Menanggapinya, APP mengaku menginvestigasi hal tersebut, dan menemukan tiga pemegang saham MSL pernah atau sedang bekerja di APP. Menurut APP, staf yang sedang bekerja di APP dengan keterhubungan seperti itu merupakan pelanggaran aturan internal APP, sehingga diberhentikan.

Yang menjadi soal adalah APP merupakan bagian dari Sinarmas Grup, yang dimiliki atau dikendalikan Widjaja-family, namun komitmen keberlanjutan APP tidak berlaku pada seluruh entitas Sinarmas Grup. Terhadap entitas lain di dalam Sinarmas Grup yang teridentifikasi melakukan deforestasi, APP berkilah “… bukan milik APP, sehingga tidak memiliki otoritas terhadapnya…”

Keenam orang dalam grafis pernah/sedang bekerja untuk APP pada saat yang sama tercatat sebagai pemegang saham dan atau komisari/direktur/karyawan PT Muara Sungai Landak dan perusahaan induknya. Sumber: Mongabay.

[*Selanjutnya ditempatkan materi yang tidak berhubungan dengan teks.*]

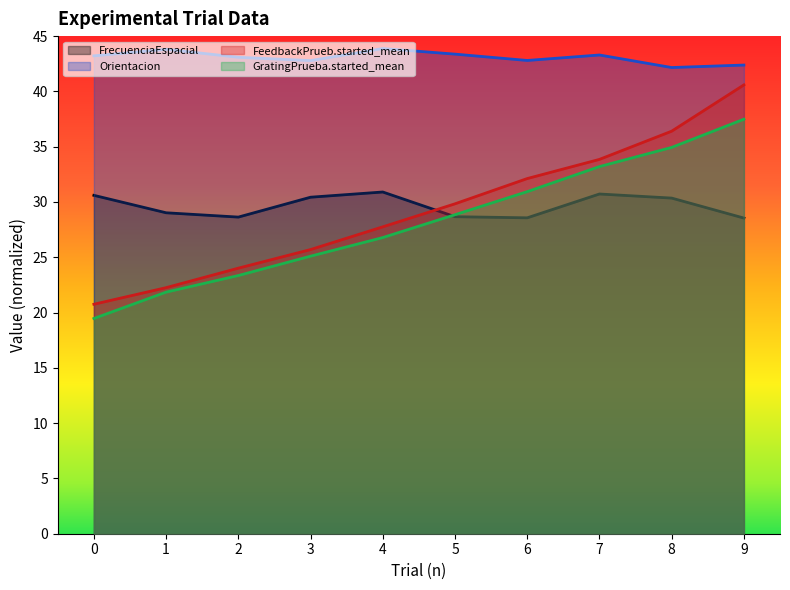

The value of FeedbackPrueb.started_mean at 2 is 42.4. True or false?

False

Dan itulah yang tampaknya juga dipakai ketika deforestasi dan atau pembukaan lahan gambut terungkap di MSL. Strait Times menemukan APP mengunggah ke situsnya peta kebakaran hutan di konsesi mitranya di Kalimantan Barat, yang mana MSL termasuk di antaranya. Bahkan, penelusuran Mongabay mengindikasikan bahwa staf tersebut justru dipakai namanya pada arsip resmi perusahaan (nominee structure). 

Pemantauan ketat terhadap praktik pengelolaan hutan Sinarmas Grup diperlukan, terutama setelah korporasi ini membangun pabrik pulp raksasa pabrik pulp raksasa di Sumatera Selatan OKI Mill. Di pulau ini, Sinarmas juga mengoperasikan pabrik pulp Lontar Papyrus di Jambi dan Indah Kiat Pulp & Paper (IKPP) di Riau. Dioperasikannya OKI Mill sejak Desember 2016 mengakibatkan kebutuhan kayu tahunannya meningkat 75% sementara rencana pasokan jangka panjangnya tidak meyakinkan. Padahal, korporasi ini memiliki sejarah panjang perusakan hutan alam dan lahan gambut hingga Forest Stewardship Council (FSC) memutuskan hubungan (disassociation) pada 2007. 

OKI Mill, pabrik pulp raksasa milik APP/Sinarmas di Sumatera Selatan. Dibangun dengan pinjaman US$ 2.5 billion dari China Development Bank dan ICBC Financial Leasing. Sejak perencanaannya, pendirian pabrik ini telah dikritik, terutama karena ketidakpastian bahan bakunya. Tapi, APP/Sinarmas tak hirau, dan mengoperasikannya sejak Desember 2016.

Konsesi Sinarmas Grup juga kerap mengalami kebakaran. Mengingat Pemerintah Indonesia berupaya keras merestorasi gambut pasca-kebakaran hebat 2015, pembukaan gambut di MSL berpotensi menggagalkan upaya tersebut.